> **What is needed**
The response is to be the full listing, set down exactly.
---
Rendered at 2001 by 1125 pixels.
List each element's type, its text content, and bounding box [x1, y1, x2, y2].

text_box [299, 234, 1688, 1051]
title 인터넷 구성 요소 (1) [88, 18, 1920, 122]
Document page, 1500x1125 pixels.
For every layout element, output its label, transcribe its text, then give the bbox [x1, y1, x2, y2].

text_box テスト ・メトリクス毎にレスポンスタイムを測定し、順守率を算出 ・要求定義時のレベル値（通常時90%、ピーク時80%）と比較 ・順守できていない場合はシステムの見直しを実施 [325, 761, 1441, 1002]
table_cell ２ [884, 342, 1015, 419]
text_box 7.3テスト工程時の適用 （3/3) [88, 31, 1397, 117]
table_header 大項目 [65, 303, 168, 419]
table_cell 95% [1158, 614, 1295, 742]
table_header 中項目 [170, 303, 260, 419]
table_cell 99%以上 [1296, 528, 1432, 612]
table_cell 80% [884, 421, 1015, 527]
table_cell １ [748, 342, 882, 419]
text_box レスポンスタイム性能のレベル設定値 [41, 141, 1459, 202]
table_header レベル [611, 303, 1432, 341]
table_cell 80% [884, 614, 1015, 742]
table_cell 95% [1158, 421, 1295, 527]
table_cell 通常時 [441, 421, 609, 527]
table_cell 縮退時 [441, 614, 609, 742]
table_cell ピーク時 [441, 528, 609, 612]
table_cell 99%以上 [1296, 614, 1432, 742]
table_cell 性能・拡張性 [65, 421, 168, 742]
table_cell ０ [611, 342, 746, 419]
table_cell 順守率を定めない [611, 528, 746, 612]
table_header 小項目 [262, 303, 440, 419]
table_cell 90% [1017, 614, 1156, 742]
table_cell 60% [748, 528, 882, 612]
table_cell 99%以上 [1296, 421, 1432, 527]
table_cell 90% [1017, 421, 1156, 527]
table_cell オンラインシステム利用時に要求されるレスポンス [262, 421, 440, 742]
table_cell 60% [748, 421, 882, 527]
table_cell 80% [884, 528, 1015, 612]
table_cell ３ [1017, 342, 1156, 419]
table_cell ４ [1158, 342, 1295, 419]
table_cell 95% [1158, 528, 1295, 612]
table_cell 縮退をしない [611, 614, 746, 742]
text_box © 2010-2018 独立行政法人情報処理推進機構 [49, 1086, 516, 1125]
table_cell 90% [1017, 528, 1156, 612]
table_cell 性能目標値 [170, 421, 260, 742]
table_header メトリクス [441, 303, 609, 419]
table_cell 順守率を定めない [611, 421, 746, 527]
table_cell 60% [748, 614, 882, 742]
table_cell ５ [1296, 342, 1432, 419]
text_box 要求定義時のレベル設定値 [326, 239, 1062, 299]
---
> **Output of the exercise**
Rendered at 2001 by 1125 pixels.
List each element's type, its text content, and bounding box [x1, y1, x2, y2].

text_box [299, 234, 1688, 1051]
title 인터넷 구성 요소 (1) [88, 18, 1920, 122]
Document page, 1500x1125 pixels.
For every layout element, output its label, transcribe its text, then give the bbox [x1, y1, x2, y2].

text_box テスト ・メトリクス毎にレスポンスタイムを測定し、順守率を算出 ・要求定義時のレベル値（通常時90%、ピーク時80%）と比較 ・順守できていない場合はシステムの見直しを実施 [325, 761, 1441, 1002]
table_cell ２ [884, 342, 1015, 419]
text_box 7.3テスト工程時の適用 （3/3) [88, 31, 1397, 117]
table_header 大項目 [65, 303, 168, 419]
table_cell 95% [1158, 614, 1295, 742]
table_header 中項目 [170, 303, 260, 419]
table_cell 99%以上 [1296, 528, 1432, 612]
table_cell 80% [884, 421, 1015, 527]
table_cell １ [748, 342, 882, 419]
text_box レスポンスタイム性能のレベル設定値 [41, 141, 1459, 202]
table_header レベル [611, 303, 1432, 341]
table_cell 80% [884, 614, 1015, 742]
table_cell 95% [1158, 421, 1295, 527]
table_cell 通常時 [441, 421, 609, 527]
table_cell 縮退時 [441, 614, 609, 742]
table_cell ピーク時 [441, 528, 609, 612]
table_cell 99%以上 [1296, 614, 1432, 742]
table_cell 性能・拡張性 [65, 421, 168, 742]
table_cell ０ [611, 342, 746, 419]
table_cell 順守率を定めない [611, 528, 746, 612]
table_header 小項目 [262, 303, 440, 419]
table_cell 90% [1017, 614, 1156, 742]
table_cell 60% [748, 528, 882, 612]
table_cell 99%以上 [1296, 421, 1432, 527]
table_cell 90% [1017, 421, 1156, 527]
table_cell オンラインシステム利用時に要求されるレスポンス [262, 421, 440, 742]
table_cell 60% [748, 421, 882, 527]
table_cell 80% [884, 528, 1015, 612]
table_cell ３ [1017, 342, 1156, 419]
table_cell ４ [1158, 342, 1295, 419]
table_cell 95% [1158, 528, 1295, 612]
table_cell 縮退をしない [611, 614, 746, 742]
text_box © 2010-2018 独立行政法人情報処理推進機構 [49, 1086, 516, 1125]
table_cell 90% [1017, 528, 1156, 612]
table_cell 性能目標値 [170, 421, 260, 742]
table_header メトリクス [441, 303, 609, 419]
table_cell 順守率を定めない [611, 421, 746, 527]
table_cell 60% [748, 614, 882, 742]
table_cell ５ [1296, 342, 1432, 419]
text_box 要求定義時のレベル設定値 [326, 239, 1062, 299]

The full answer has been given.